==== Recorded information

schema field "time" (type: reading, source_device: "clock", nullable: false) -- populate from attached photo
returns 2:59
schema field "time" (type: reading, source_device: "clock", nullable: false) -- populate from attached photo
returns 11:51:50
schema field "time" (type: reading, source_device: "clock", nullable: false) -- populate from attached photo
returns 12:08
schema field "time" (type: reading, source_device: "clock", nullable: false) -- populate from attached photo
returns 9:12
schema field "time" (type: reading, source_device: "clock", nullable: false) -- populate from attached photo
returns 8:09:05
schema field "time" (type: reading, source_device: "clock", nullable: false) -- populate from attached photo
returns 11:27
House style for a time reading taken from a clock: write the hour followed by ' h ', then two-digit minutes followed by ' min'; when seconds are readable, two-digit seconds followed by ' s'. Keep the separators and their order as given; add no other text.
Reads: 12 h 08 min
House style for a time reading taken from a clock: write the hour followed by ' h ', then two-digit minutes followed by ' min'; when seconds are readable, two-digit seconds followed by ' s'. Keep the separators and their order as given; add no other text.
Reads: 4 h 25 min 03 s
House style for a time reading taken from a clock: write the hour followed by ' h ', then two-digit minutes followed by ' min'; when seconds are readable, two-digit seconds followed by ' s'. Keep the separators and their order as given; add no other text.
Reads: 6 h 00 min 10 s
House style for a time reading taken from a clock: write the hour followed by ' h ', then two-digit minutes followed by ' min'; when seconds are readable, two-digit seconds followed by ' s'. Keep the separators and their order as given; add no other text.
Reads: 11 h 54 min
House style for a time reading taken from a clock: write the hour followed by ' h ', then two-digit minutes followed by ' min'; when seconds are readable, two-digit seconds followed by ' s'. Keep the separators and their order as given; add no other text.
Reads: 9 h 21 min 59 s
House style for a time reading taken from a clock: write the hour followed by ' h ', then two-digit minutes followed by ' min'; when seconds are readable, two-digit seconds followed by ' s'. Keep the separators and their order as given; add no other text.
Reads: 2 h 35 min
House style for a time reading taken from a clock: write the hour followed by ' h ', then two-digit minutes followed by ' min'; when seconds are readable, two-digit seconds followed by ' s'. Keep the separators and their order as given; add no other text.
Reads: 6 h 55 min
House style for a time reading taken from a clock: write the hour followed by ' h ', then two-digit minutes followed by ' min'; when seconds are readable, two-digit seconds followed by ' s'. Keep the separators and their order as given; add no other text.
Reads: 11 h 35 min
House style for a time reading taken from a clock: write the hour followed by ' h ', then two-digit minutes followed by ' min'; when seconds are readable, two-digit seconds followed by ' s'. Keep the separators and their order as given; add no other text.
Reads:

========

_Problem description:_
Write out the listing again, switching every "populate" to "fill in" and leaving everything else as it stands.

_Answer to this exercise:_
schema field "time" (type: reading, source_device: "clock", nullable: false) -- fill in from attached photo
returns 2:59
schema field "time" (type: reading, source_device: "clock", nullable: false) -- fill in from attached photo
returns 11:51:50
schema field "time" (type: reading, source_device: "clock", nullable: false) -- fill in from attached photo
returns 12:08
schema field "time" (type: reading, source_device: "clock", nullable: false) -- fill in from attached photo
returns 9:12
schema field "time" (type: reading, source_device: "clock", nullable: false) -- fill in from attached photo
returns 8:09:05
schema field "time" (type: reading, source_device: "clock", nullable: false) -- fill in from attached photo
returns 11:27
House style for a time reading taken from a clock: write the hour followed by ' h ', then two-digit minutes followed by ' min'; when seconds are readable, two-digit seconds followed by ' s'. Keep the separators and their order as given; add no other text.
Reads: 12 h 08 min
House style for a time reading taken from a clock: write the hour followed by ' h ', then two-digit minutes followed by ' min'; when seconds are readable, two-digit seconds followed by ' s'. Keep the separators and their order as given; add no other text.
Reads: 4 h 25 min 03 s
House style for a time reading taken from a clock: write the hour followed by ' h ', then two-digit minutes followed by ' min'; when seconds are readable, two-digit seconds followed by ' s'. Keep the separators and their order as given; add no other text.
Reads: 6 h 00 min 10 s
House style for a time reading taken from a clock: write the hour followed by ' h ', then two-digit minutes followed by ' min'; when seconds are readable, two-digit seconds followed by ' s'. Keep the separators and their order as given; add no other text.
Reads: 11 h 54 min
House style for a time reading taken from a clock: write the hour followed by ' h ', then two-digit minutes followed by ' min'; when seconds are readable, two-digit seconds followed by ' s'. Keep the separators and their order as given; add no other text.
Reads: 9 h 21 min 59 s
House style for a time reading taken from a clock: write the hour followed by ' h ', then two-digit minutes followed by ' min'; when seconds are readable, two-digit seconds followed by ' s'. Keep the separators and their order as given; add no other text.
Reads: 2 h 35 min
House style for a time reading taken from a clock: write the hour followed by ' h ', then two-digit minutes followed by ' min'; when seconds are readable, two-digit seconds followed by ' s'. Keep the separators and their order as given; add no other text.
Reads: 6 h 55 min
House style for a time reading taken from a clock: write the hour followed by ' h ', then two-digit minutes followed by ' min'; when seconds are readable, two-digit seconds followed by ' s'. Keep the separators and their order as given; add no other text.
Reads: 11 h 35 min
House style for a time reading taken from a clock: write the hour followed by ' h ', then two-digit minutes followed by ' min'; when seconds are readable, two-digit seconds followed by ' s'. Keep the separators and their order as given; add no other text.
Reads:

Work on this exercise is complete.